Pendek kata, dalam arus perubahan zaman usaha kaum wanita Minang
untuk menggapai kemajuan selalu mendapat tantangan di satu pihak dan
dorongan di pihak lain. Tidak sulit menemukan refleksinya dalam wacana
kebudayaan Minagkabau, tak terkecuali dalam wacana sastranya, misalnya
melalui penggabaran negatif terhadap tokoh Sjamsiar yang terdidik dalam
karya Hamka, Angkatan Baroe (1939) (lihat: Sudarmoko 2008:77-82).

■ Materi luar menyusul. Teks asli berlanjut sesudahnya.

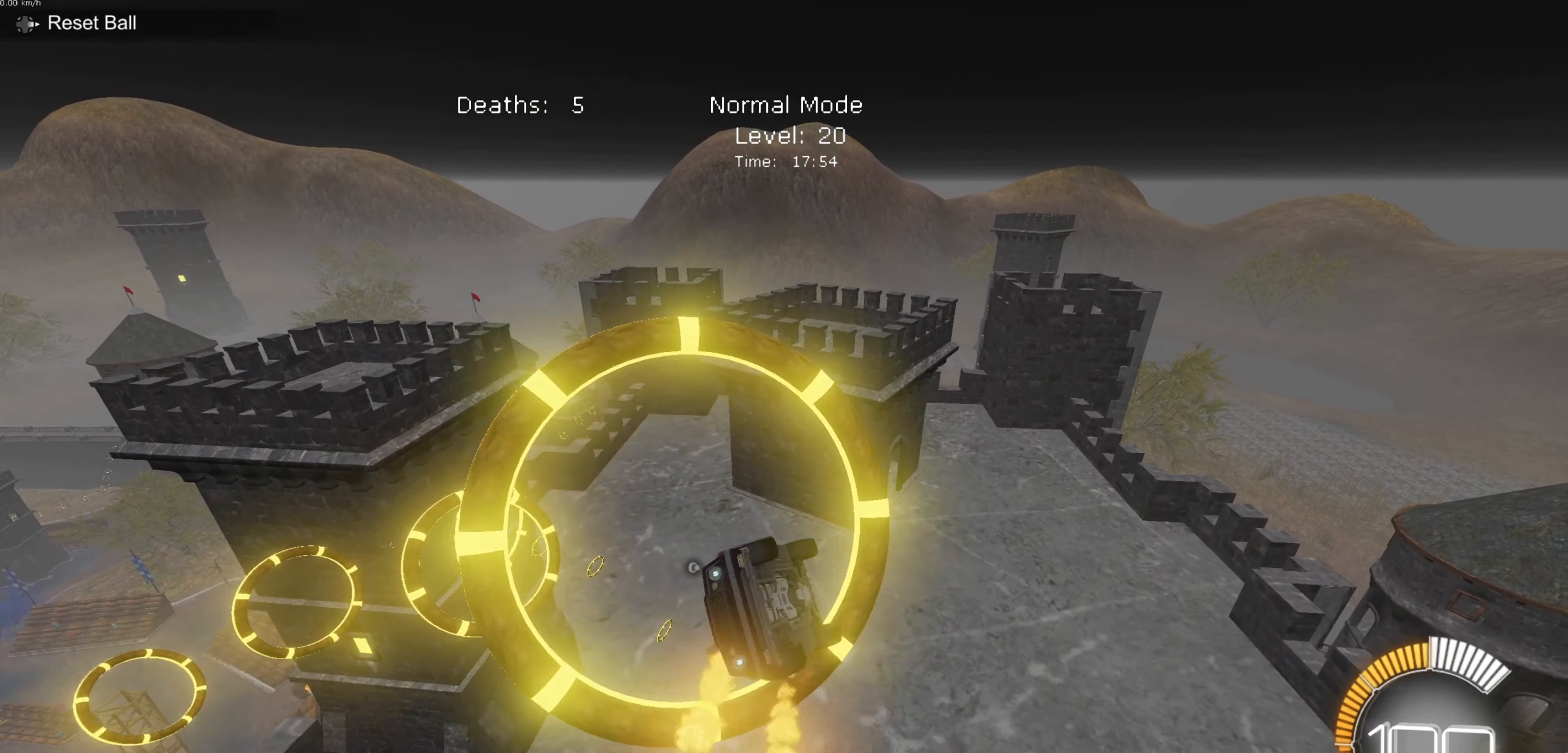
{"dt_ms": 500, "buttons": ["B", "L1"], "left_stick": "down-right", "events": [[33, "left_stick", "center"], [100, "L2", "down"], [300, "L2", "up"], [367, "left_stick", "down-right"]]}
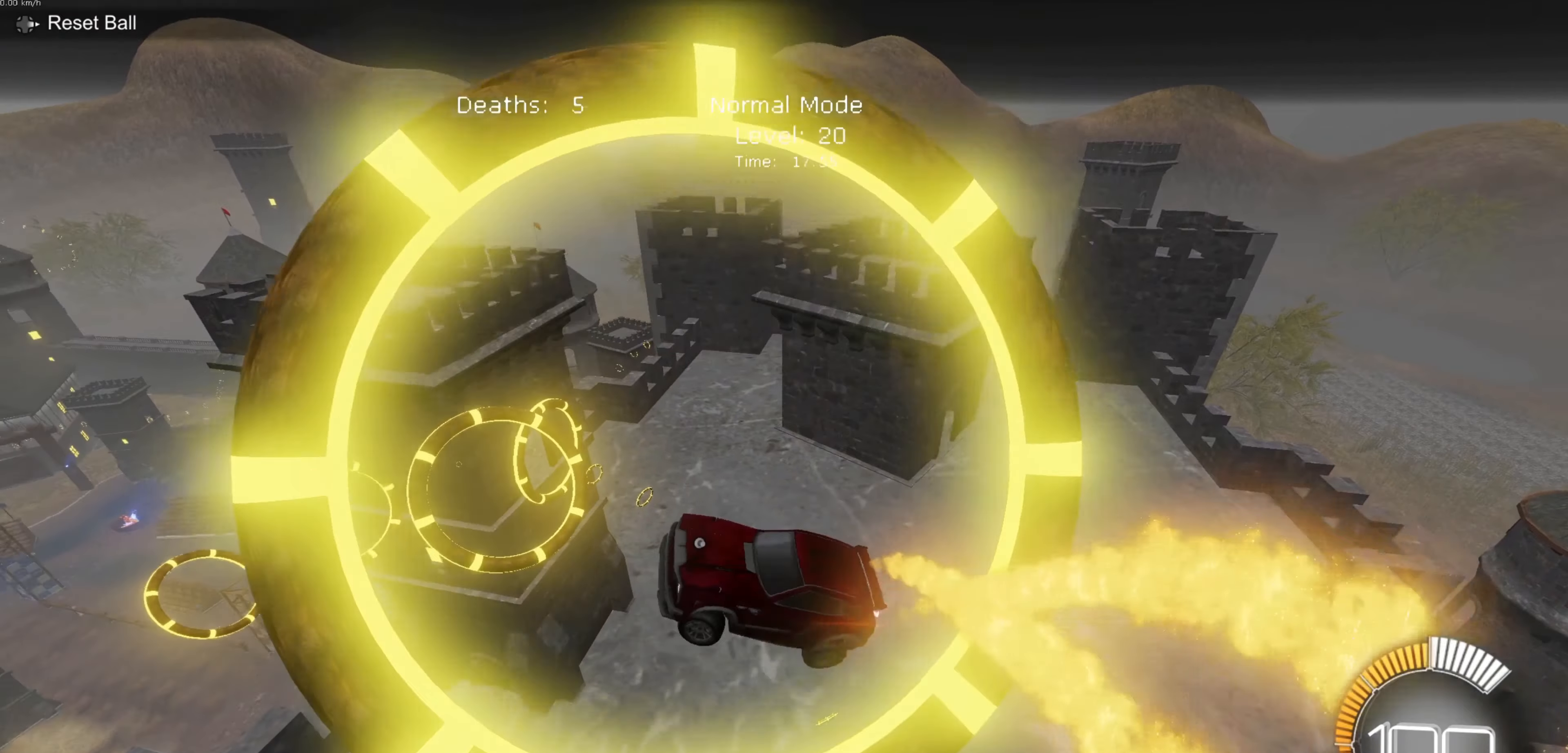
{"dt_ms": 501, "buttons": ["B", "L1"], "left_stick": "center", "events": [[34, "left_stick", "right"], [134, "L1", "up"], [134, "left_stick", "up-right"], [301, "L1", "down"], [301, "left_stick", "center"]]}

Namun, dalam ‘pelayaran melewati pusaran arus deras’ itulah lahir
Siti Manggopoh, Syarifah Nawawi, Upiak Hitam (seorang tokoh komunis
perempuan asal Bungo Tanjuang, Padang Panjang), Sa’adah Alim, Rohana
Kudus, Rahmah el-Yunusiyah, Elly Kasim, Huriah Adam, Uni Djan, dan Puti
Reno Raudha Thaib—untuk sekadar menyebut beberapa nama. Banyak wanita
Minang lainnya—para pengusaha kerajinan dan makanan, amai-amai para
pedagang, guru, pegawai negeri sipil dan pemerintah, penggerak LSM,
mahasiwi, juga mereka yang memilih laki-laki dari etnis lain sebagai
pasangan hidup, dan lain sebagainya—menjalani statusnya sebagai matriarchs—meminjam istilah Jeffrey Hadler—dalam dinamika perubahan dunia yang cenderung memihak sistem patriarkhat.
Perdebatan antara kelompok Muslim reformis dan para pelindung
kebudayaan asli di Minangkabau terus beranjut sampai kini. Sistem
matriarkat Minangkabau akan terus diuji. Hal itu akan berdampak kepada
kaum perempuan Minangkabau, pewaris pusako tinggi.
Sejarah akan mencatat apakah sistem itu tetap punya daya resistensi tinggi atau akan punah dan tinggal nama.